▸ Brief
Match the string "from" against each line below, and copy every line that matches.

▸ The data
--- START ---
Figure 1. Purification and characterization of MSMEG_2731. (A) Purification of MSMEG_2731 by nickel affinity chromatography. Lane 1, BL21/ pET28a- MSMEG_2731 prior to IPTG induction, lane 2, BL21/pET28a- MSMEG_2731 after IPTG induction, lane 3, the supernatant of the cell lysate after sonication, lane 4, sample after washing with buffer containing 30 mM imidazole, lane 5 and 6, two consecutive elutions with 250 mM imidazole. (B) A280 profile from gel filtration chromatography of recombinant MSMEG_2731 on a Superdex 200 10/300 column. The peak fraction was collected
--- END ---
--- START ---
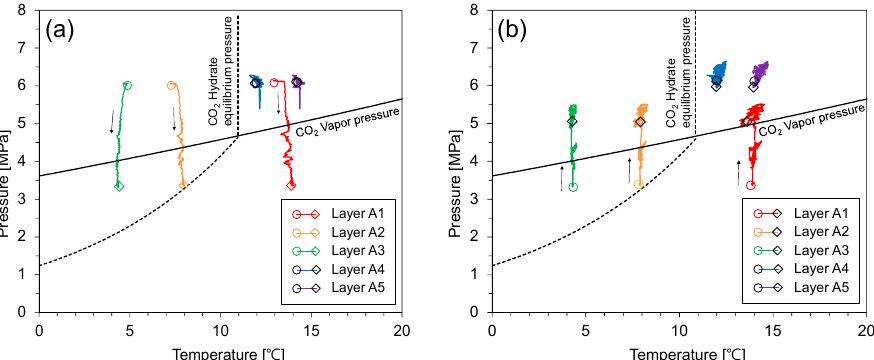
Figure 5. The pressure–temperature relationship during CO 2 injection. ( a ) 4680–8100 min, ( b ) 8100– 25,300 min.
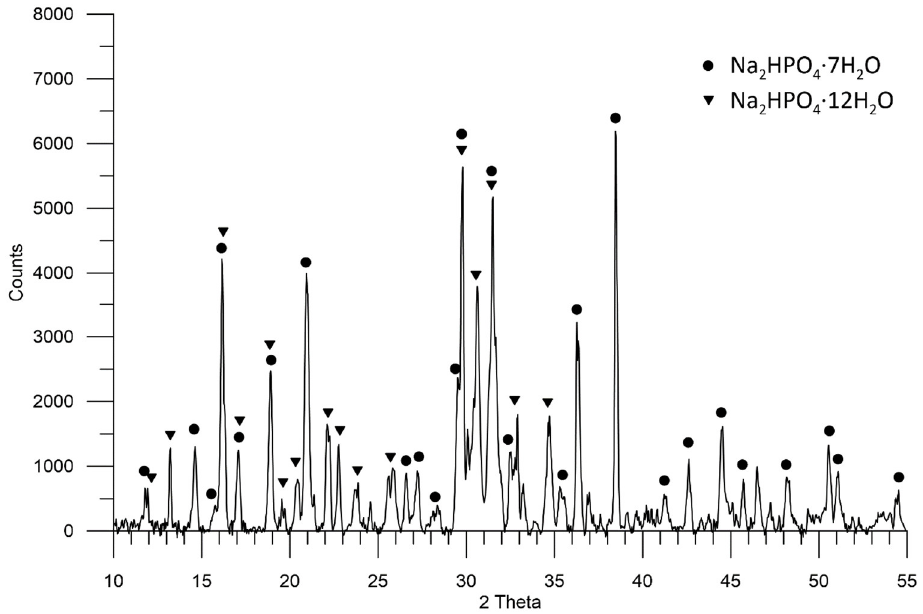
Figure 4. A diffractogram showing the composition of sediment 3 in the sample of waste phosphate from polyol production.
--- END ---
▸ Your solution
Figure 1. Purification and characterization of MSMEG_2731. (A) Purification of MSMEG_2731 by nickel affinity chromatography. Lane 1, BL21/ pET28a- MSMEG_2731 prior to IPTG induction, lane 2, BL21/pET28a- MSMEG_2731 after IPTG induction, lane 3, the supernatant of the cell lysate after sonication, lane 4, sample after washing with buffer containing 30 mM imidazole, lane 5 and 6, two consecutive elutions with 250 mM imidazole. (B) A280 profile from gel filtration chromatography of recombinant MSMEG_2731 on a Superdex 200 10/300 column. The peak fraction was collected
Figure 4. A diffractogram showing the composition of sediment 3 in the sample of waste phosphate from polyol production.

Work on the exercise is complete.